Problem —
Copy out the text of every record below word for word, keeping each line as it stands. Leave out the pictures themselves.

Page images and text extracted from them
___
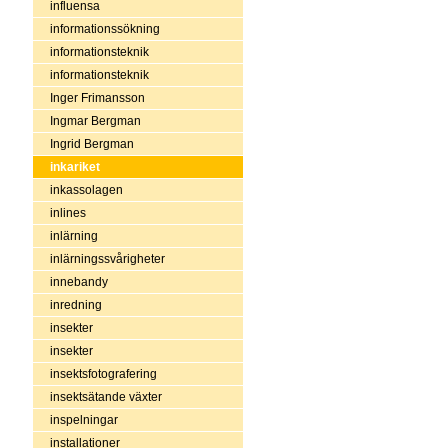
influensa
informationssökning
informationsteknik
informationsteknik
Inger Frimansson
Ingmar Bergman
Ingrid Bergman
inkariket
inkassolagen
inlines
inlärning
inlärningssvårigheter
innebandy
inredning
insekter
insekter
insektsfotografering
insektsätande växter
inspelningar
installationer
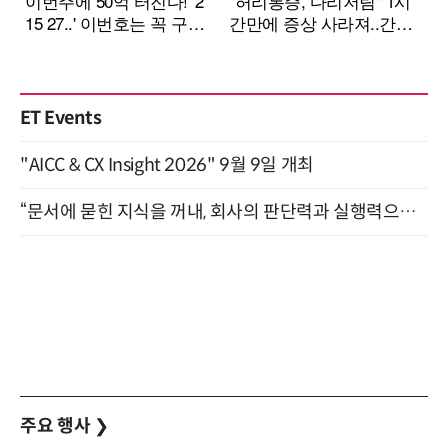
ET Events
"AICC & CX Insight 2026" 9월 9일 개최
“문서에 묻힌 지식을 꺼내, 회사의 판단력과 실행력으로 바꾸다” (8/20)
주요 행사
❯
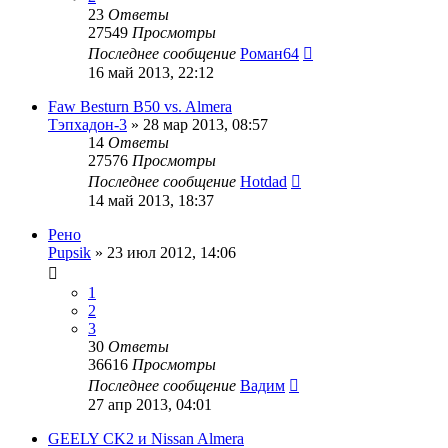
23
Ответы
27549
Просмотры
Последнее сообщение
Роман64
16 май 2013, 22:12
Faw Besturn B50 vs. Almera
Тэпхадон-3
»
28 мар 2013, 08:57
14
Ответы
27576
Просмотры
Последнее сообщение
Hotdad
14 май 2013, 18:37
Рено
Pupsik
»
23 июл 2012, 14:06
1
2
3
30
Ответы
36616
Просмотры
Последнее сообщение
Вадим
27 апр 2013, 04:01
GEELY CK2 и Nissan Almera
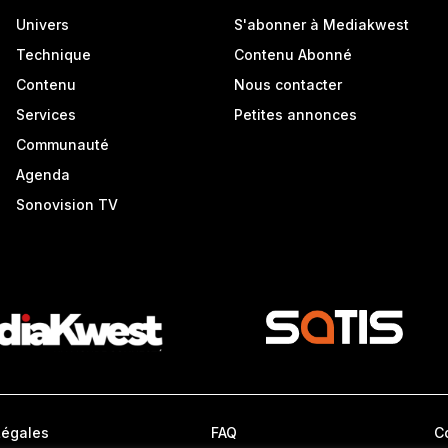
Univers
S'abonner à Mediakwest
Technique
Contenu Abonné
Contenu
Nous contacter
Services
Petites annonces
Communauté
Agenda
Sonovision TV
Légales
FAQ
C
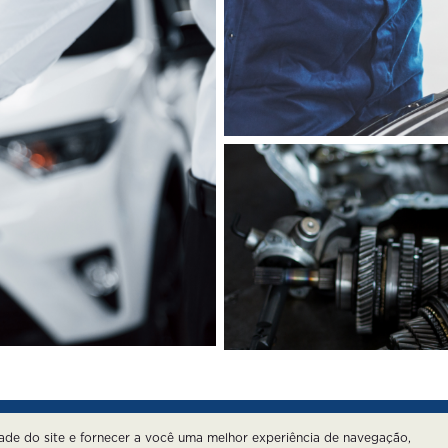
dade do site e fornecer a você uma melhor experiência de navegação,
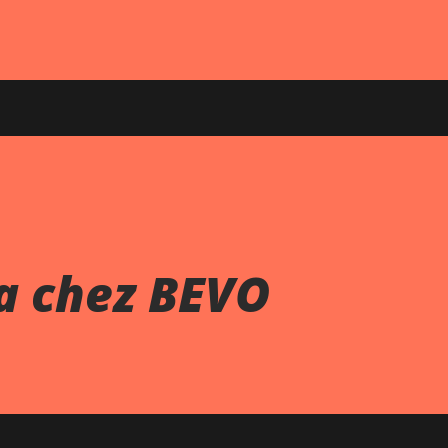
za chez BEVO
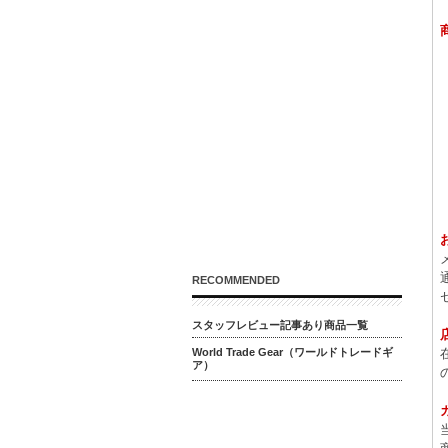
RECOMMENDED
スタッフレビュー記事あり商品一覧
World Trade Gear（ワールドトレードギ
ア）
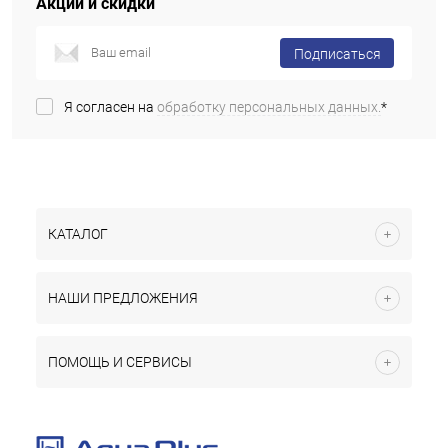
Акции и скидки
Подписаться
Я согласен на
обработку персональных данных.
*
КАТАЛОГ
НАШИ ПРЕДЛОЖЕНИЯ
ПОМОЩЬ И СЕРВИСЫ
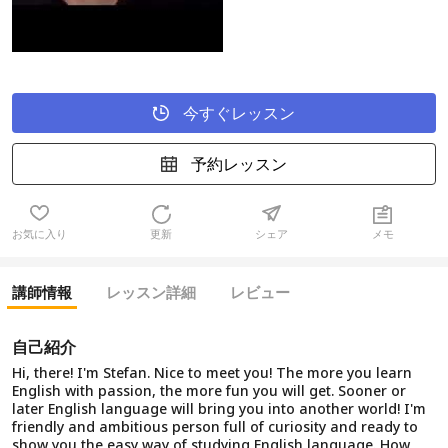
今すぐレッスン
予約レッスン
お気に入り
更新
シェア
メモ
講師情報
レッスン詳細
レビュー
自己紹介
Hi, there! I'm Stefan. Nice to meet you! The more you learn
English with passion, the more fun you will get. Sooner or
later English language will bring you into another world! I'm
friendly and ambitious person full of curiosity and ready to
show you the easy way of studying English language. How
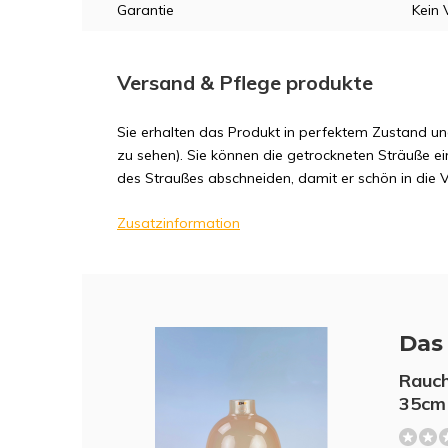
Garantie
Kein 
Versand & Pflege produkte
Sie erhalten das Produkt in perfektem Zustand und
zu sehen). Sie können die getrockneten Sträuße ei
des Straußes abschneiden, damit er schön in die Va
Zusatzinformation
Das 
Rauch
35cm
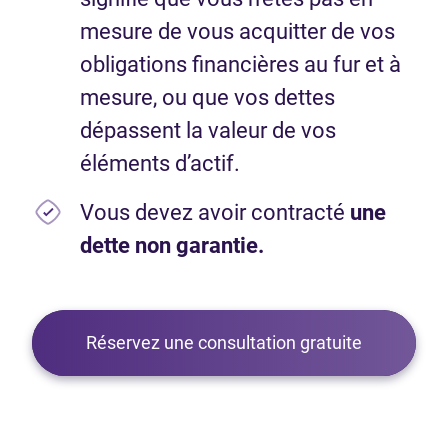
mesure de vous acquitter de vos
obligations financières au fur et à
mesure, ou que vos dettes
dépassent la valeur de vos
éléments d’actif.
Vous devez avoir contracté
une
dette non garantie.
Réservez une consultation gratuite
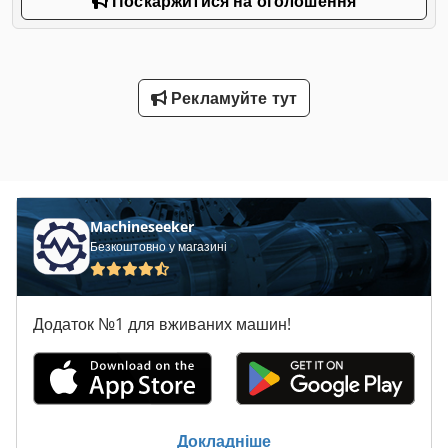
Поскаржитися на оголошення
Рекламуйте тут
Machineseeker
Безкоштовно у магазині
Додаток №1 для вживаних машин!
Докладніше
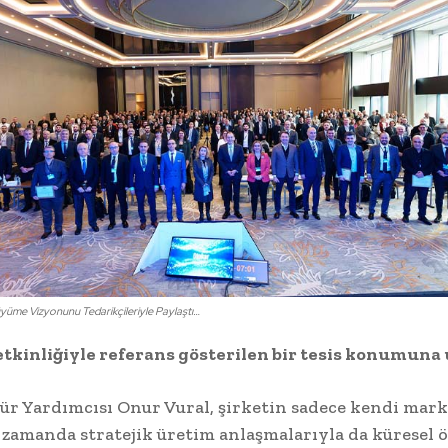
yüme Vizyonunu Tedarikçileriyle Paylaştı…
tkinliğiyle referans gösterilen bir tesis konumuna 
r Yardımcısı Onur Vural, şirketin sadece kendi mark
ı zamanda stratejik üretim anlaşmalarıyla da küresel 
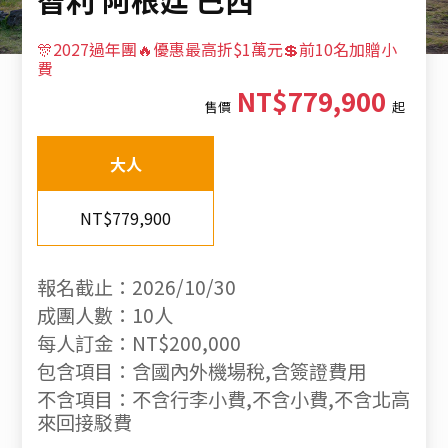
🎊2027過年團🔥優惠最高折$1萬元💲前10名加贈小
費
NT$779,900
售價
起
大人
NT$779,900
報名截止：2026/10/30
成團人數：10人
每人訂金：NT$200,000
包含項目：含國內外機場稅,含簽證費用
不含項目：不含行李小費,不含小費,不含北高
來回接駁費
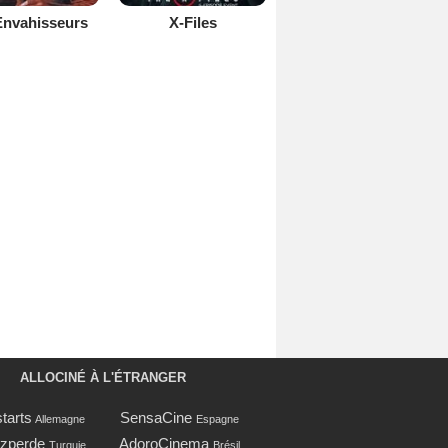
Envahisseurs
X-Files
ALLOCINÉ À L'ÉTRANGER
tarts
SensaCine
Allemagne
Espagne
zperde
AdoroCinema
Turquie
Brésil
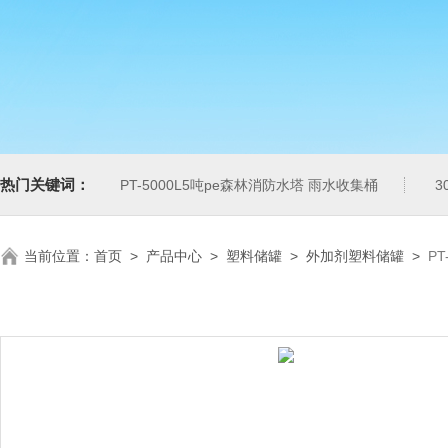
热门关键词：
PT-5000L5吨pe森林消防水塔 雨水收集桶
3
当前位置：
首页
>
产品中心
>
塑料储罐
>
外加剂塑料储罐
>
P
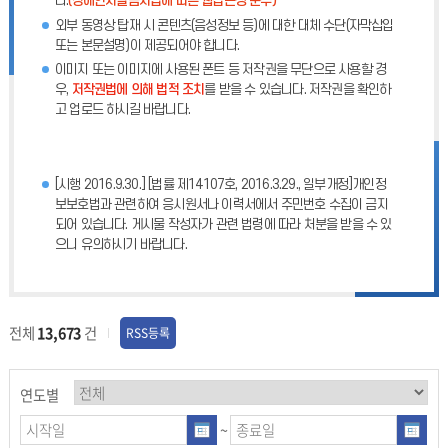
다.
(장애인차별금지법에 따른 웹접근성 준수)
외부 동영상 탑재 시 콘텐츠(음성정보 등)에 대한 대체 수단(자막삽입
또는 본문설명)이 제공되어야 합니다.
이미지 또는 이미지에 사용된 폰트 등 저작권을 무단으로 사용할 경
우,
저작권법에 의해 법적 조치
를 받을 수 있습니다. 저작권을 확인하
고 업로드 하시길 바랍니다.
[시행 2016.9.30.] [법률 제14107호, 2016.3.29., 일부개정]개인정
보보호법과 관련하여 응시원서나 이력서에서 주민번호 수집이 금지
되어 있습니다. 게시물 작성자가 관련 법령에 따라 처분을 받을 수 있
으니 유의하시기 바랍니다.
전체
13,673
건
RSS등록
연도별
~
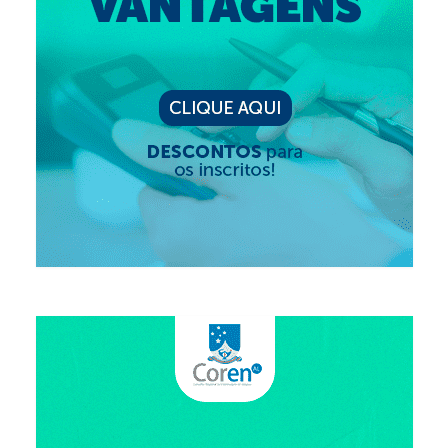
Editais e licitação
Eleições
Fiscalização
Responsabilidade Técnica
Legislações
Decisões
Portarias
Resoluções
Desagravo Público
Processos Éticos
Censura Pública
___
Answer area —
influensa
informationssökning
informationsteknik
informationsteknik
Inger Frimansson
Ingmar Bergman
Ingrid Bergman
inkariket
inkassolagen
inlines
inlärning
inlärningssvårigheter
innebandy
inredning
insekter
insekter
insektsfotografering
insektsätande växter
inspelningar
installationer
ET Events
"AICC & CX Insight 2026" 9월 9일 개최
“문서에 묻힌 지식을 꺼내, 회사의 판단력과 실행력으로 바꾸다” (8/20)
주요 행사
❯
23
Ответы
27549
Просмотры
Последнее сообщение
Роман64
16 май 2013, 22:12
Faw Besturn B50 vs. Almera
Тэпхадон-3
»
28 мар 2013, 08:57
14
Ответы
27576
Просмотры
Последнее сообщение
Hotdad
14 май 2013, 18:37
Рено
Pupsik
»
23 июл 2012, 14:06
1
2
3
30
Ответы
36616
Просмотры
Последнее сообщение
Вадим
27 апр 2013, 04:01
GEELY CK2 и Nissan Almera
Univers
S'abonner à Mediakwest
Technique
Contenu Abonné
Contenu
Nous contacter
Services
Petites annonces
Communauté
Agenda
Sonovision TV
Légales
FAQ
C
dade do site e fornecer a você uma melhor experiência de navegação,
za chez BEVO
RECOMMENDED
スタッフレビュー記事あり商品一覧
World Trade Gear（ワールドトレードギ
ア）
Акции и скидки
Подписаться
Я согласен на
обработку персональных данных.
*
КАТАЛОГ
НАШИ ПРЕДЛОЖЕНИЯ
ПОМОЩЬ И СЕРВИСЫ
今すぐレッスン
予約レッスン
お気に入り
更新
シェア
メモ
講師情報
レッスン詳細
レビュー
自己紹介
Hi, there! I'm Stefan. Nice to meet you! The more you learn
English with passion, the more fun you will get. Sooner or
later English language will bring you into another world! I'm
friendly and ambitious person full of curiosity and ready to
show you the easy way of studying English language. How
Garantie
Kein 
Versand & Pflege produkte
Sie erhalten das Produkt in perfektem Zustand und
zu sehen). Sie können die getrockneten Sträuße ei
des Straußes abschneiden, damit er schön in die Va
Zusatzinformation
Das 
Rauch
35cm
mesure de vous acquitter de vos
obligations financières au fur et à
mesure, ou que vos dettes
dépassent la valeur de vos
éléments d’actif.
Vous devez avoir contracté
une
dette non garantie.
Réservez une consultation gratuite
Поскаржитися на оголошення
Рекламуйте тут
Machineseeker
Безкоштовно у магазині
Додаток №1 для вживаних машин!
Докладніше
yüme Vizyonunu Tedarikçileriyle Paylaştı…
tkinliğiyle referans gösterilen bir tesis konumuna 
r Yardımcısı Onur Vural, şirketin sadece kendi mark
ı zamanda stratejik üretim anlaşmalarıyla da küresel 
🎊2027過年團🔥優惠最高折$1萬元💲前10名加贈小
費
NT$779,900
售價
起
大人
NT$779,900
報名截止：2026/10/30
成團人數：10人
每人訂金：NT$200,000
包含項目：含國內外機場稅,含簽證費用
不含項目：不含行李小費,不含小費,不含北高
來回接駁費
Envahisseurs
X-Files
ALLOCINÉ À L'ÉTRANGER
tarts
SensaCine
Allemagne
Espagne
zperde
AdoroCinema
Turquie
Brésil
热门关键词：
PT-5000L5吨pe森林消防水塔 雨水收集桶
3
当前位置：
首页
>
产品中心
>
塑料储罐
>
外加剂塑料储罐
>
P
다.
(장애인차별금지법에 따른 웹접근성 준수)
외부 동영상 탑재 시 콘텐츠(음성정보 등)에 대한 대체 수단(자막삽입
또는 본문설명)이 제공되어야 합니다.
이미지 또는 이미지에 사용된 폰트 등 저작권을 무단으로 사용할 경
우,
저작권법에 의해 법적 조치
를 받을 수 있습니다. 저작권을 확인하
고 업로드 하시길 바랍니다.
[시행 2016.9.30.] [법률 제14107호, 2016.3.29., 일부개정]개인정
보보호법과 관련하여 응시원서나 이력서에서 주민번호 수집이 금지
되어 있습니다. 게시물 작성자가 관련 법령에 따라 처분을 받을 수 있
으니 유의하시기 바랍니다.
전체
13,673
건
RSS등록
연도별
~
Editais e licitação
Eleições
Fiscalização
Responsabilidade Técnica
Legislações
Decisões
Portarias
Resoluções
Desagravo Público
Processos Éticos
Censura Pública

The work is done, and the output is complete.